There are only a handful of potentially market-moving data scheduled for next week, mostly from the US. These include:
- CB Consumer Confidence and New Home Sales (Tuesday)
- GDP, Jobless Claims, and Pending Home Sales (Thursday)
- Personal Spending, Chicago PMI and a speech by Fed’s Powell (Friday)
We will also have speeches by BOC’s Poloz (Tuesday) and ECB’s Lagarde (Wednesday), as well as data dumps from Japan and Eurozone (Friday). See our economic calendar
Given the sheer number of US macro pointers scheduled for the week, the dollar could be in for some volatility around the data releases. GDP is backword-looking so the focus will likely be on jobless claims again, as well as the housing market and consumer sentiment data. Although new unemployment claims fell again last week, they still totalled 2.43 million which means the lockdown tally has now reached a mind boggling 38.6 million. Continuing claims totalled a very high 25.1m, an increase of 2.52m from the previous week, while the 4-week moving average jumped by 2.3m to stand at just above 22m. These metrics suggest unemployment is persisting and is a worry to those who anticipate a quicker, V-shaped, recovery. If the upcoming release show a similar picture, then that would be a worry. Equity market bulls will be hoping to see a sharp recovery.

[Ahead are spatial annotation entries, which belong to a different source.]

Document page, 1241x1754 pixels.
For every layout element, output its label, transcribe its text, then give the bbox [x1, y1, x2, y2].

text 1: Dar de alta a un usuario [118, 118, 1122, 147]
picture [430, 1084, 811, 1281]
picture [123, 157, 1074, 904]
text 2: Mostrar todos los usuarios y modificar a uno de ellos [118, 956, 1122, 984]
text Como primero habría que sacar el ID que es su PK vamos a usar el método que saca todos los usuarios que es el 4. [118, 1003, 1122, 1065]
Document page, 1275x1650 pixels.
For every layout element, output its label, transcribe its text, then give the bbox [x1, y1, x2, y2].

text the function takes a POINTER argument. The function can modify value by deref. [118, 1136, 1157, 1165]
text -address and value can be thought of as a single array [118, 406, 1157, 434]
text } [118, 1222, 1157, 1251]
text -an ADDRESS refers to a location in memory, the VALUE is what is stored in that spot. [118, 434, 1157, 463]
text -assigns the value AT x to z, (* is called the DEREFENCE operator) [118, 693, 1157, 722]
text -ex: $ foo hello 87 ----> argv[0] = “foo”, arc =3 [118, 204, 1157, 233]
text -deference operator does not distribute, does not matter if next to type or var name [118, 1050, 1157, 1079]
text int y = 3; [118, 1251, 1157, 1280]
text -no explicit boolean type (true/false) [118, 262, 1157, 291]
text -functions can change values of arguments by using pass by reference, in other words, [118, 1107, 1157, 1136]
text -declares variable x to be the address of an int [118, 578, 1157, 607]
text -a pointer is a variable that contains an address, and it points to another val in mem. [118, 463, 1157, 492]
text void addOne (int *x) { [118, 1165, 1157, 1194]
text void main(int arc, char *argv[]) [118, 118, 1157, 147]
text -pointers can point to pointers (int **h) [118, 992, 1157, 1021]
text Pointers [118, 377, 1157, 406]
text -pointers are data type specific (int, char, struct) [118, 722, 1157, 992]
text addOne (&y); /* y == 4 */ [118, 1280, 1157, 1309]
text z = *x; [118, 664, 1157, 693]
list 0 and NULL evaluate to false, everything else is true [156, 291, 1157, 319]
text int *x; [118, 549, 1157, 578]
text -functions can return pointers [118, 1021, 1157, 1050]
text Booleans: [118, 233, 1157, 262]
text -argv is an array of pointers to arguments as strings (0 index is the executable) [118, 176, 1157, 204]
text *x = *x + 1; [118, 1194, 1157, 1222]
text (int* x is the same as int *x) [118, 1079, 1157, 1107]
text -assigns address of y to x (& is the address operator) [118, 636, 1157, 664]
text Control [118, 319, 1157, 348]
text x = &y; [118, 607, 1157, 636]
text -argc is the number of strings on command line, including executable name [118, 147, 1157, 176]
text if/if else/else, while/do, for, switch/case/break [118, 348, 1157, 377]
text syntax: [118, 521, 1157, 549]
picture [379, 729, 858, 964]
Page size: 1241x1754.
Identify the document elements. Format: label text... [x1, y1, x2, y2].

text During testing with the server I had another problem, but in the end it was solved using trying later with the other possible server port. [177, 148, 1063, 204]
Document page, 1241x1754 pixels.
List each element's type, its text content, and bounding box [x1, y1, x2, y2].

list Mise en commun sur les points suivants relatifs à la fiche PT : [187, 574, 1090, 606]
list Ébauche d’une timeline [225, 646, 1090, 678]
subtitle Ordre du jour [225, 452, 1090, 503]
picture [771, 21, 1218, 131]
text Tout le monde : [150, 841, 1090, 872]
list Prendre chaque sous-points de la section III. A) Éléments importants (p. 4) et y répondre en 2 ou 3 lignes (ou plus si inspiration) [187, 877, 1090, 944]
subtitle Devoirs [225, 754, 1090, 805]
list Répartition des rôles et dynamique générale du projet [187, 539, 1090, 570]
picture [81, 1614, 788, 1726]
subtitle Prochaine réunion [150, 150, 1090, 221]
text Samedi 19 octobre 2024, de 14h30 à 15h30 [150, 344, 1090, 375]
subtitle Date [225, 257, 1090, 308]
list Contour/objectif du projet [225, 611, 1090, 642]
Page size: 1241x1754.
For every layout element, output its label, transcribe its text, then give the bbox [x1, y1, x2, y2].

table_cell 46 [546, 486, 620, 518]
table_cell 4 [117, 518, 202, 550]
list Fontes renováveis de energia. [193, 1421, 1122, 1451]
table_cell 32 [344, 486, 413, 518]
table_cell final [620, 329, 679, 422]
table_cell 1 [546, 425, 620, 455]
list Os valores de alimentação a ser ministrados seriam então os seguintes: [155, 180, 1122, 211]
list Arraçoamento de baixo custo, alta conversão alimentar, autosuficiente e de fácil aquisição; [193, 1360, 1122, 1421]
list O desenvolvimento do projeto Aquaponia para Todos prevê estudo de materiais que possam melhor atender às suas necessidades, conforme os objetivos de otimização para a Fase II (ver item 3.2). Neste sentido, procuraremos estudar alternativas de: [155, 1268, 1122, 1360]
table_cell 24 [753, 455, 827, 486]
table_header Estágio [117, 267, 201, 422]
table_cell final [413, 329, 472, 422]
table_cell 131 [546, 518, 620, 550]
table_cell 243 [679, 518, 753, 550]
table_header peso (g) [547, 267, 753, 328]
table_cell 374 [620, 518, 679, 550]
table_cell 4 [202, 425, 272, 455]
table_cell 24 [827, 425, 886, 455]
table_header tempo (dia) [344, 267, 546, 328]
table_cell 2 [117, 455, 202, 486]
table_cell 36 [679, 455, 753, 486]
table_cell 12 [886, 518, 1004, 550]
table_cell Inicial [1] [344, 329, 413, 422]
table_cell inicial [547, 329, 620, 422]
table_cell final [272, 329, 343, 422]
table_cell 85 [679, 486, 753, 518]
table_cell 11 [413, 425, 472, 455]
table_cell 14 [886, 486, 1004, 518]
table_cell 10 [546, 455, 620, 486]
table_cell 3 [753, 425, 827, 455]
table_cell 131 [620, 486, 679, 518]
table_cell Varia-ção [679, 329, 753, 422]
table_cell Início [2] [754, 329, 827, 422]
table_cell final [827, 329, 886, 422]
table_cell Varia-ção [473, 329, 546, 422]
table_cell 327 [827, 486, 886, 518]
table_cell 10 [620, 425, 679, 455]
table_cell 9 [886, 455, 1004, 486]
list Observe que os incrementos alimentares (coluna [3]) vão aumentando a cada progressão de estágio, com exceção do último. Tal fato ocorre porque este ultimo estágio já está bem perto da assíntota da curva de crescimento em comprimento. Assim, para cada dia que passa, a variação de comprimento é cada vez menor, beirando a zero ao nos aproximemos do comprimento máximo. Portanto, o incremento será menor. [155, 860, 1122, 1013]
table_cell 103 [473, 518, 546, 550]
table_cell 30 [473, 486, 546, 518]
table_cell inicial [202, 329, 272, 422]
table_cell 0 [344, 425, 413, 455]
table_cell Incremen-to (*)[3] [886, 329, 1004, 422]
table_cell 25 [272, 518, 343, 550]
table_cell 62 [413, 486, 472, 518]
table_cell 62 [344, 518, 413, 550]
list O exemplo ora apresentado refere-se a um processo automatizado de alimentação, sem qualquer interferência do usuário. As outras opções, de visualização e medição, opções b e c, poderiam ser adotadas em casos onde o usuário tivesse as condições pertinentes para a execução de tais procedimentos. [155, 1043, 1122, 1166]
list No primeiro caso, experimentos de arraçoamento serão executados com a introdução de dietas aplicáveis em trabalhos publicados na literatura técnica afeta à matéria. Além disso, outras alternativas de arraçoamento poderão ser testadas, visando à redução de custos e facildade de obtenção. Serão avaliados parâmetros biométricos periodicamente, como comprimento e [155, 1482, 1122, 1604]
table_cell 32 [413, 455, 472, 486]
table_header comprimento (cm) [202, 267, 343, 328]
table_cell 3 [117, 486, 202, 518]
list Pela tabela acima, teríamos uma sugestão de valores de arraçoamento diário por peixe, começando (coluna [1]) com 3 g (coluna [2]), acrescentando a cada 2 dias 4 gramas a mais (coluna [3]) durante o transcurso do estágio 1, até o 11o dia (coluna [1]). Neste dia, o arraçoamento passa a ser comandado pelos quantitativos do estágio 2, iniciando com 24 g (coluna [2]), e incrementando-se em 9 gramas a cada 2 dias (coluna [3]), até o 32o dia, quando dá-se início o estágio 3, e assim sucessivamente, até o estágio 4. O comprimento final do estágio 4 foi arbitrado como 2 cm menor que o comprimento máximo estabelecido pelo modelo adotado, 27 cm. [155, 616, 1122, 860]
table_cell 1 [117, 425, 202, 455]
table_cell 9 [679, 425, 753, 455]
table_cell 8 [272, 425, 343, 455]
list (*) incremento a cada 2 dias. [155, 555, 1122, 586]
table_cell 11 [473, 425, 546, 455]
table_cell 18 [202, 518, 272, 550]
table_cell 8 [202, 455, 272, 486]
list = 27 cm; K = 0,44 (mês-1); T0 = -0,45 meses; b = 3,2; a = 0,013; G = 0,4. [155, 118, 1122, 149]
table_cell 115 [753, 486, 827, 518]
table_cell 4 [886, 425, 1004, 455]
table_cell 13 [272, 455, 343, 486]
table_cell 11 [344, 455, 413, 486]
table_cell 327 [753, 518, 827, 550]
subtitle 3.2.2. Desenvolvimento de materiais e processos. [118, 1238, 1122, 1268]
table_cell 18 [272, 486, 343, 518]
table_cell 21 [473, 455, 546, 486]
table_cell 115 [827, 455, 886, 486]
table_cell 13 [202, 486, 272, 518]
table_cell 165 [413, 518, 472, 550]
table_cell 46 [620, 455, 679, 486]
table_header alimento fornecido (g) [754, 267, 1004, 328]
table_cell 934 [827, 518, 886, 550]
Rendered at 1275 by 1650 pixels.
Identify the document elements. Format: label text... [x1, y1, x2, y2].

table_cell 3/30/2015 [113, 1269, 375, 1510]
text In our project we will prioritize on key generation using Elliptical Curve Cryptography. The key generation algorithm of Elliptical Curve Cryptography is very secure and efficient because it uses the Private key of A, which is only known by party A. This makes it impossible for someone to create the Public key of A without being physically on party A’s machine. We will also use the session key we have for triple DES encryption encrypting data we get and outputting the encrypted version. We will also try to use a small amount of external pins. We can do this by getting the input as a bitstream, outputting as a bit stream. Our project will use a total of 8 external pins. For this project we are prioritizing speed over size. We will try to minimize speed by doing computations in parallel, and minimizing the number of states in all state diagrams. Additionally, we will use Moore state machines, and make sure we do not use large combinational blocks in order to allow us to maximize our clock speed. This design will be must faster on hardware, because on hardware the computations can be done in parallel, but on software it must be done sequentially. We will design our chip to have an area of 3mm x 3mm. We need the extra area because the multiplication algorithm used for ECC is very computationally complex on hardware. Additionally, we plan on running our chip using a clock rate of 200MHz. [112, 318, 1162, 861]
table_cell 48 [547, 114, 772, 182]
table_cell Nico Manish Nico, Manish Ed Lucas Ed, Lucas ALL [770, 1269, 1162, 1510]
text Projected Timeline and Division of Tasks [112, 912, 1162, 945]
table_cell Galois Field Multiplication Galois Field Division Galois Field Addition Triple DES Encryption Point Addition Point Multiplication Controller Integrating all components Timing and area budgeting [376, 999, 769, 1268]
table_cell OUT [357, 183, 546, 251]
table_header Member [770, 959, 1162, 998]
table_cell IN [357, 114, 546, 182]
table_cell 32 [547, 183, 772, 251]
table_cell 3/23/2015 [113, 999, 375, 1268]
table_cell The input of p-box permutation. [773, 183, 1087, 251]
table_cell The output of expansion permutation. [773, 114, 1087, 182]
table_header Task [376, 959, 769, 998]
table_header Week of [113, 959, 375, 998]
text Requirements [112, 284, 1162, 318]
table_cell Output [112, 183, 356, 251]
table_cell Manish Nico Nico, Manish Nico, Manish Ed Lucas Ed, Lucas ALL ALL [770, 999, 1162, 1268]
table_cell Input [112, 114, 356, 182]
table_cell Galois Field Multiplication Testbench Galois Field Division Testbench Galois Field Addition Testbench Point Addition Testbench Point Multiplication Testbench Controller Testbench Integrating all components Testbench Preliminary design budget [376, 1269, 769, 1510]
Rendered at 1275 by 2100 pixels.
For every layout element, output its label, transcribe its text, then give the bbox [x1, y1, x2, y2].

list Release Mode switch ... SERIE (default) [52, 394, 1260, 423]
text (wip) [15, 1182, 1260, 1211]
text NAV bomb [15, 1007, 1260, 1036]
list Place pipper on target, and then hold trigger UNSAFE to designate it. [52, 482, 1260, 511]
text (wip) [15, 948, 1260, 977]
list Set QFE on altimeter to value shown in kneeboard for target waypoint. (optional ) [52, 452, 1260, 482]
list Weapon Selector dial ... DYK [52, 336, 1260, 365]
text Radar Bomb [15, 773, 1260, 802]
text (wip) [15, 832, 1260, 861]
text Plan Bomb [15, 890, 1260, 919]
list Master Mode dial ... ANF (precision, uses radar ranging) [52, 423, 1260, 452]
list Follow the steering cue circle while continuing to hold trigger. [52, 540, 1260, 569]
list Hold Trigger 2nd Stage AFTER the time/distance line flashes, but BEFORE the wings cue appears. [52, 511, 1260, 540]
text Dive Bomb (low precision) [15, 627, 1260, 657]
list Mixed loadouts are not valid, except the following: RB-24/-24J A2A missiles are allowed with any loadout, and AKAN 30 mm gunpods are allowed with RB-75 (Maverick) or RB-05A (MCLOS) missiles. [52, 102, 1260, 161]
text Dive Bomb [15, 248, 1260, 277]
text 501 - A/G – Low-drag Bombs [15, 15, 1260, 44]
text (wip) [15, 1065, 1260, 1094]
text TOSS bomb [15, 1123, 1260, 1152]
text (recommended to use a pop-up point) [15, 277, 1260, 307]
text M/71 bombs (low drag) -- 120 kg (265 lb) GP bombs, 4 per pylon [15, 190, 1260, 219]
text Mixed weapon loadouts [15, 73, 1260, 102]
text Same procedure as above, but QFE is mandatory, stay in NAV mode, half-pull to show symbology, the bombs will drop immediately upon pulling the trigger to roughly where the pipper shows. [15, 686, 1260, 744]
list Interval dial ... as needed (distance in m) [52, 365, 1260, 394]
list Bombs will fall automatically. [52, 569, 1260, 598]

So, against the above fundamental backdrop, there is a risk the wider markets outside of Hong Kong and China could fall in the week ahead, despite all the efforts of major central banks and governments to provide support by addressing the supply side. Central banks have used up nearly all available monetary tools at their disposals and have very little ammunition left, despite the Fed and co suggesting otherwise. Regardless, the efficacy of further monetary stimulus is such that it will have diminishing impact on the economy and markets. The vast QE packages already in place as well zero interest rates have just helped to fuel a bubble in stocks, especially in the US. Without a corresponding economic recovery, US investors will find it difficult to justify buying equities at these elevated levels.